Wrongness crawls across my skin as soon as I take the ice for warm-ups. It’s that same sick-stomach drop from when you’re a kid and you know the bully’s waiting around the corner.
There he is. Number 77. His eyes find me immediately, like he’s been waiting for me.
He’s taller than I remember, broader through the shoulders. 6’4”, 230, fists the size of sledgehammers and a face that’s been rearranged a few times.
I stretch at center ice, trying to keep my breathing steady while Zolotarev circles like a shark scenting blood. Our eyes lock across the rink, and he smirks, tapping his temple with his glove.
I’ve faced dirty players before. I’ve been targeted, checked, and trash-talked, but this is different. He wants to hurt me, yes, but more than that, he wants to use me to hurt Blair.
I focus on my edges, cutting slow arcs into the ice to bleed off the charge building in me. Zolotarev is playing mind games, taking long, lazy loops that bring him too close, forcing me to adjust. Every move I make is being measured for how deep it’ll cut into Blair.
We file into the locker room, and our pre-game energy shifts from anticipation to something heavier. Coach runs through our game plan one last time in the room. The words are background noise; my focus is gone.
Blair sits across from me, taping his stick. Tonight, his jaw is set too hard, eyes seeing something—someone—else. The rest of the room hums around us. I keep my head down, retie my laces for the third time, searching for steadiness. Zolotarev’s shadow is too close.

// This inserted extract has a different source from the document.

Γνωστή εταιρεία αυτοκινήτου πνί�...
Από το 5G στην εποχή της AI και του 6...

Blair finishes his tape job and sets his stick against the bench. He reaches over to squeeze my shoulder.
His hand trembles against my shoulder pad through the layers of my gear.
“Blair.”
His eyes snap to mine, and for a second, his rage gives way to what’s underneath: fear. Fear of what he might do, fear of losing control in a way that can’t be taken back.
Hayes catches my eye from across the room.

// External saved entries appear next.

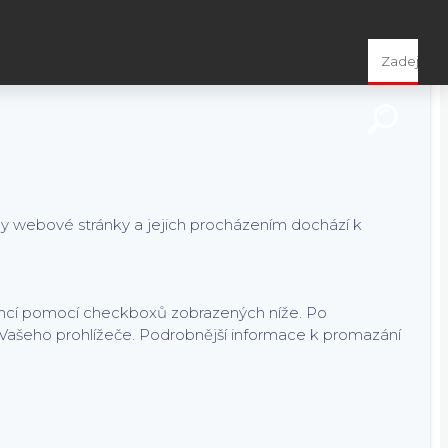
čních, statistických i marketingových cookies pro nás i naše
a nastavení ke cookies najdete
zde
.
ny webové stránky a jejich procházením dochází k
rencí pomocí checkboxů zobrazených níže. Po
 Vašeho prohlížeče. Podrobnější informace k promazání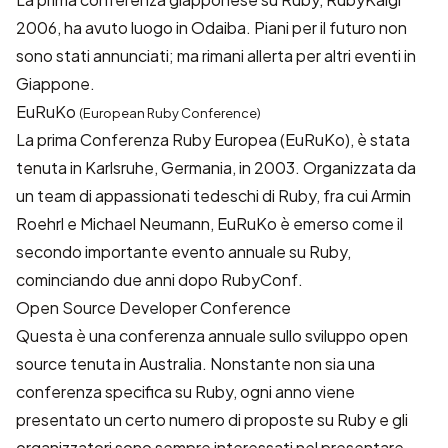
2006, ha avuto luogo in Odaiba. Piani per il futuro non
sono stati annunciati; ma rimani allerta per altri eventi in
Giappone.
EuRuKo
(European Ruby Conference)
La prima Conferenza Ruby Europea (EuRuKo), è stata
tenuta in Karlsruhe, Germania, in 2003. Organizzata da
un team di appassionati tedeschi di Ruby, fra cui Armin
Roehrl e Michael Neumann, EuRuKo è emerso come il
secondo importante evento annuale su Ruby,
cominciando due anni dopo RubyConf.
Open Source Developer Conference
Questa è una conferenza annuale sullo sviluppo open
source tenuta in Australia. Nonstante non sia una
conferenza specifica su Ruby, ogni anno viene
presentato un certo numero di proposte su Ruby e gli
organizzatori sono sempre interessati nel presentare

“Hey.” I cover Blair’s hand with mine. “Look at me.”
He does, and God, he’s barely holding it together. This close, I can see the war he’s fighting with himself, trying to be the captain this team needs while everything in him wants to tear Zolotarev apart.
“We play our game,” I tell him, low enough that only he can hear. “Not his.”

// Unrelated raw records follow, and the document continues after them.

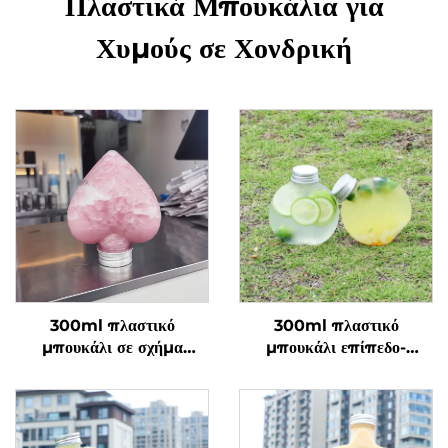
Πλαστικά Μπουκάλια για
Χυμούς σε Χονδρική
300ml πλαστικό
300ml πλαστικό
μπουκάλι σε σχήμα
μπουκάλι επίπεδο-
καρδιάς από τροφίμων
στρόγγυλο από τροφίμων
PET, δυνατότητα
PET, δυνατότητα
μεταφοράς χυμών και
μεταφοράς χυμών και
ποτών, πολύ καλή
γάλακτος τσάι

The locker room door bangs open. “Two minutes!”
Blair’s hand slides off my shoulder, but I catch his wrist before he pulls away completely. “Promise you won’t let him bait you into something stupid.”
His eyes go dark. “I can’t.”
“Blair—”
“I can’t promise that. Not when it comes to you.”
The arena is roaring, 20,000 of our fans sensing blood in the water. We take our positions at center ice; my eyes stay locked on the referee. Behind me, Blair’s blade bites deep into the ice.
The puck drops.
Everything explodes into motion.
The first period is elbows and slashes, Zolotarev shadowing me shift after shift. He’s not subtle about it; every time I touch the puck, he’s there with a cross-check to the kidneys, a stick between my skates, his breath hot in my ear.
“Your captain’s got a soft spot for you, doesn’t he?” he hisses during a particularly vicious board battle. “Since he’s picking up Vancouver’s trash.”
My next shift, he’s there again, elbows high in the corners, taking little shots after every whistle.